2024-06-27 00:27:15.702704: I tensorflow/core/tpu/tpu_api_dlsym_initializer.cc:95] Opening library: /usr/local/lib/python3.10/dist-packages/tensorflow/python/platform/../../libtensorflow_cc.so.2
2024-06-27 00:27:15.702909: I tensorflow/core/tpu/tpu_api_dlsym_initializer.cc:119] Libtpu path is: libtpu.so
2024-06-27 00:27:15.759569: I tensorflow/core/platform/cpu_feature_guard.cc:182] This TensorFlow binary is optimized to use available CPU instructions in performance-critical operations.
To enable the following instructions: AVX2 AVX512F FMA, in other operations, rebuild TensorFlow with the appropriate compiler flags.
Seed set to 454
INFO: Casanovo version 4.2.1.dev1+gc6a455b.d20240627
INFO: Sequencing peptides from:
INFO:   sample_data/sample_preprocessed_spectra.mgf
[libprotobuf FATAL external/com_google_protobuf/src/google/protobuf/message.cc:258] File is already registered: xla/service/cpu/backend_config.proto
terminate called after throwing an instance of 'google::protobuf::FatalException'
  what():  File is already registered: xla/service/cpu/backend_config.proto
https://symbolize.stripped_domain/r/?trace=7f16bb6f59fc,7f16bb6a151f&map= 
*** SIGABRT received by PID 1782 (TID 1782) on cpu 24 from PID 1782; stack trace: ***
PC: @     0x7f16bb6f59fc  (unknown)  pthread_kill
    @     0x7f15c82214f9        928  (unknown)
    @     0x7f16bb6a1520  (unknown)  (unknown)
https://symbolize.stripped_domain/r/?trace=7f16bb6f59fc,7f15c82214f8,7f16bb6a151f&map=5edeb7d86db111100e979a74159a3982:7f15b8600000-7f15c8440ba0 
E0627 00:27:21.381225    1782 coredump_hook.cc:447] RAW: Remote crash data gathering hook invoked.
E0627 00:27:21.381246    1782 client.cc:272] RAW: Coroner client retries enabled (b/136286901), will retry for up to 30 sec.
E0627 00:27:21.381253    1782 coredump_hook.cc:542] RAW: Sending fingerprint to remote end.
E0627 00:27:21.381276    1782 coredump_hook.cc:551] RAW: Cannot send fingerprint to Coroner: [NOT_FOUND] stat failed on crash reporting socket /var/google/services/logmanagerd/remote_coredump.socket (Is the listener running?): No such file or directory
E0627 00:27:21.381284    1782 coredump_hook.cc:603] RAW: Dumping core locally.
E0627 00:27:23.920542    1782 process_state.cc:808] RAW: Raising signal 6 with default behavior

This also occurred after explicitly installing the PyTorch package release that supports TPUs.
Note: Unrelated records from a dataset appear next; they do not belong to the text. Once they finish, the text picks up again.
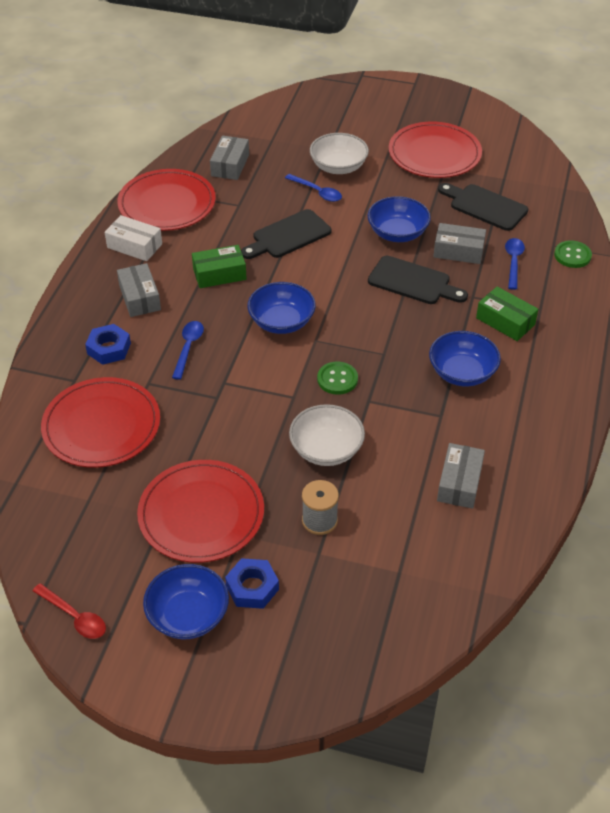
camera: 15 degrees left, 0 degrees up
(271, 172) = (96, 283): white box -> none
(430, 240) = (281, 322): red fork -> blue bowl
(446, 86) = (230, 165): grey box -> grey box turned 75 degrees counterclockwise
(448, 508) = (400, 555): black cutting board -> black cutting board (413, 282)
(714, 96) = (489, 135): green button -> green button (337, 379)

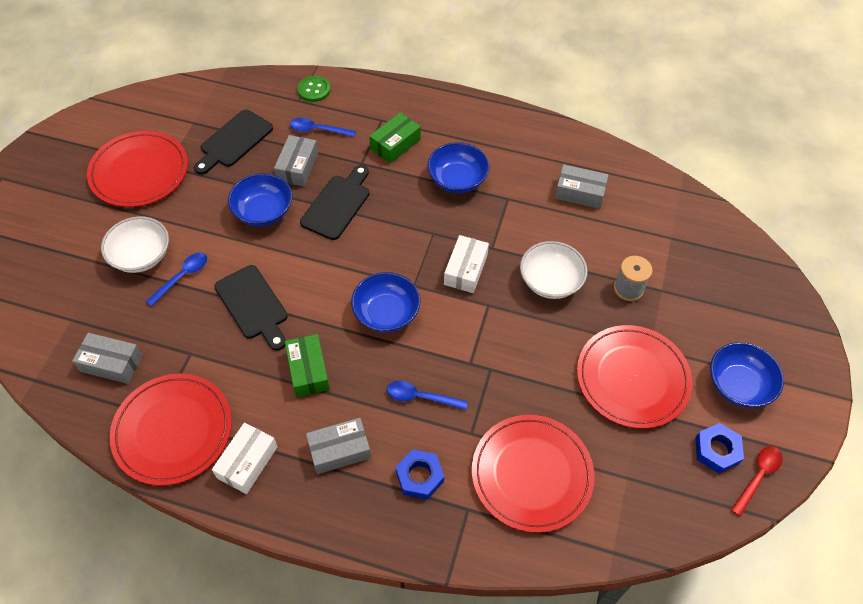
camera: 90 degrees left, 10 degrees up
(252, 587) = (703, 338): blue nut -> blue nut (716, 450)
(337, 379) = (465, 270): green button -> white box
Here is the notebook I used to try to replicate the log entries: https://colab.research.google.com/drive/1zFZ248QPRT5ddXEOC2LBwUronJOWbMAE?usp=sharing

bittremieux commented 4 months ago

I couldn't get a TPU instance, but the warnings are also there when running an a CPU or GPU CoLab instance, so it's probably related to CoLab rather than TPU. You could briefly look into it, but I don't think it's worth wasting a lot of time on this.

Lilferrit commented 4 months ago

Another issue: through some experimenting it looks like the tensorflow warnings are logged before the Casanovo module is even loaded, so it looks like trying to filter the warnings would be a lot more difficult than its worth.